**Problem description**: Copy nothing past the line containing "Segeltuch, Planen & Zubehör". Transcribe every line of the listing below up to and including it, from the first, except pictures.

**Material for the task**:
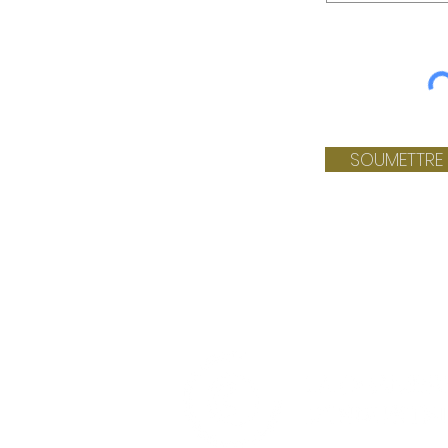
SOUMETTRE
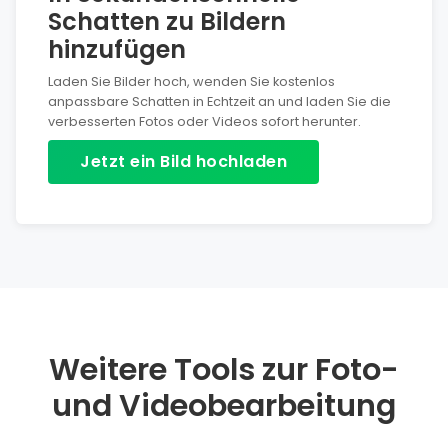
3D-artiger Schatten
: Mittlere Deckkraft, geringe
Schatten zu Bildern
Unschärfe, hoher Versatz – erweckt den Eindruck, dass
hinzufügen
das Objekt schwebt oder sich vom Hintergrund abhebt,
wodurch Tiefe entsteht.
Laden Sie Bilder hoch, wenden Sie kostenlos
anpassbare Schatten in Echtzeit an und laden Sie die
verbesserten Fotos oder Videos sofort herunter.
Jetzt ein Bild hochladen
Weitere Tools zur Foto-
und Videobearbeitung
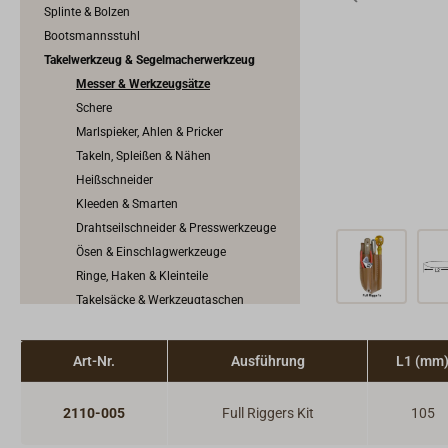
Splinte & Bolzen
Bootsmannsstuhl
Takelwerkzeug & Segelmacherwerkzeug
Messer & Werkzeugsätze
Schere
Marlspieker, Ahlen & Pricker
Takeln, Spleißen & Nähen
Heißschneider
Kleeden & Smarten
Drahtseilschneider & Presswerkzeuge
Ösen & Einschlagwerkzeuge
Ringe, Haken & Kleinteile
Takelsäcke & Werkzeugtaschen
Segeltuch, Planen & Zubehör
SKYLOTEC Mastzugang & Absturzsicherung
Art-Nr.
Ausführung
L1 (mm
2110-005
Full Riggers Kit
105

**Answer section**:
SOUMETTRE
3D-artiger Schatten
: Mittlere Deckkraft, geringe
Schatten zu Bildern
Unschärfe, hoher Versatz – erweckt den Eindruck, dass
hinzufügen
das Objekt schwebt oder sich vom Hintergrund abhebt,
wodurch Tiefe entsteht.
Laden Sie Bilder hoch, wenden Sie kostenlos
anpassbare Schatten in Echtzeit an und laden Sie die
verbesserten Fotos oder Videos sofort herunter.
Jetzt ein Bild hochladen
Weitere Tools zur Foto-
und Videobearbeitung
Splinte & Bolzen
Bootsmannsstuhl
Takelwerkzeug & Segelmacherwerkzeug
Messer & Werkzeugsätze
Schere
Marlspieker, Ahlen & Pricker
Takeln, Spleißen & Nähen
Heißschneider
Kleeden & Smarten
Drahtseilschneider & Presswerkzeuge
Ösen & Einschlagwerkzeuge
Ringe, Haken & Kleinteile
Takelsäcke & Werkzeugtaschen
Segeltuch, Planen & Zubehör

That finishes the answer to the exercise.